### YOUR INSTRUCTIONS
Write out each record below exactly, without pictures.

[Front-end code edit data]
——————————
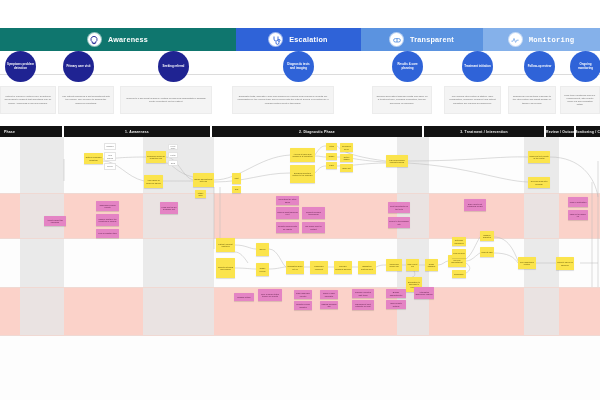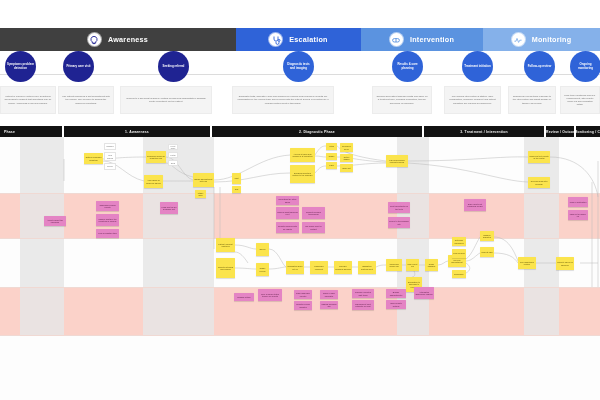--- a/index.html
+++ b/index.html
@@ -97,21 +97,21 @@
   .conn path,.conn line{fill:none;stroke:#b9b9b9;stroke-width:.5;}
 </style>
 </head>
 <body>
 
 <div id="board">
 
   <div class="topgap"></div>
 
   <div class="phasebar" id="phasebar">
-      <div class="phase" style="width: 236px; background: #404040;">
+      <div class="phase" style="width: 236px; background: #0f766e;">
         <div class="phase-inner">
           <span class="pico">
             <svg width="10" height="10" viewBox="0 0 10 10" aria-hidden="true">
               <path d="M5 1.4a3 3 0 0 0-1.7 5.5v1.2h3.4V6.9A3 3 0 0 0 5 1.4z" fill="none" stroke="#1f2392" stroke-width="0.9"></path>
               <line x1="3.9" y1="8.6" x2="6.1" y2="8.6" stroke="#1f2392" stroke-width="0.9"></line>
             </svg>
           </span>
           <span class="plabel">Awareness</span>
         </div>
       </div>
@@ -128,24 +128,24 @@
         </div>
       </div>
       <div class="phase" style="width: 122px; background: rgb(91, 147, 224);">
         <div class="phase-inner">
           <span class="pico">
             <svg width="10" height="10" viewBox="0 0 10 10" aria-hidden="true">
               <rect x="1.6" y="3.6" width="6.8" height="3.4" rx="1.7" fill="none" stroke="#5b93e0" stroke-width="0.9"></rect>
               <line x1="5" y1="3.6" x2="5" y2="7" stroke="#5b93e0" stroke-width="0.9"></line>
             </svg>
           </span>
-          <span class="plabel">Intervention</span>
-        </div>
-      </div>
-      <div class="phase" style="width: 117px; background: rgb(133, 177, 234);">
+          <span class="plabel">Transparent</span>
+        </div>
+      </div>
+      <div class="phase" style="width: 117px; background: rgb(133, 177, 234); font-family: Liberation Mono, monospace;">
         <div class="phase-inner">
           <span class="pico">
             <svg width="10" height="10" viewBox="0 0 10 10" aria-hidden="true">
               <polyline points="1.4,6.2 3,6.2 4,3.4 5.6,7.4 6.8,5.2 8.6,5.2" fill="none" stroke="#85b1ea" stroke-width="0.9"></polyline>
             </svg>
           </span>
           <span class="plabel">Monitoring</span>
         </div>
       </div>
     </div>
——————————
### THE ANSWER
--- a/index.html
+++ b/index.html
@@ -97,21 +97,21 @@
   .conn path,.conn line{fill:none;stroke:#b9b9b9;stroke-width:.5;}
 </style>
 </head>
 <body>
 
 <div id="board">
 
   <div class="topgap"></div>
 
   <div class="phasebar" id="phasebar">
-      <div class="phase" style="width: 236px; background: #404040;">
+      <div class="phase" style="width: 236px; background: #0f766e;">
         <div class="phase-inner">
           <span class="pico">
             <svg width="10" height="10" viewBox="0 0 10 10" aria-hidden="true">
               <path d="M5 1.4a3 3 0 0 0-1.7 5.5v1.2h3.4V6.9A3 3 0 0 0 5 1.4z" fill="none" stroke="#1f2392" stroke-width="0.9"></path>
               <line x1="3.9" y1="8.6" x2="6.1" y2="8.6" stroke="#1f2392" stroke-width="0.9"></line>
             </svg>
           </span>
           <span class="plabel">Awareness</span>
         </div>
       </div>
@@ -128,24 +128,24 @@
         </div>
       </div>
       <div class="phase" style="width: 122px; background: rgb(91, 147, 224);">
         <div class="phase-inner">
           <span class="pico">
             <svg width="10" height="10" viewBox="0 0 10 10" aria-hidden="true">
               <rect x="1.6" y="3.6" width="6.8" height="3.4" rx="1.7" fill="none" stroke="#5b93e0" stroke-width="0.9"></rect>
               <line x1="5" y1="3.6" x2="5" y2="7" stroke="#5b93e0" stroke-width="0.9"></line>
             </svg>
           </span>
-          <span class="plabel">Intervention</span>
-        </div>
-      </div>
-      <div class="phase" style="width: 117px; background: rgb(133, 177, 234);">
+          <span class="plabel">Transparent</span>
+        </div>
+      </div>
+      <div class="phase" style="width: 117px; background: rgb(133, 177, 234); font-family: Liberation Mono, monospace;">
         <div class="phase-inner">
           <span class="pico">
             <svg width="10" height="10" viewBox="0 0 10 10" aria-hidden="true">
               <polyline points="1.4,6.2 3,6.2 4,3.4 5.6,7.4 6.8,5.2 8.6,5.2" fill="none" stroke="#85b1ea" stroke-width="0.9"></polyline>
             </svg>
           </span>
           <span class="plabel">Monitoring</span>
         </div>
       </div>
     </div>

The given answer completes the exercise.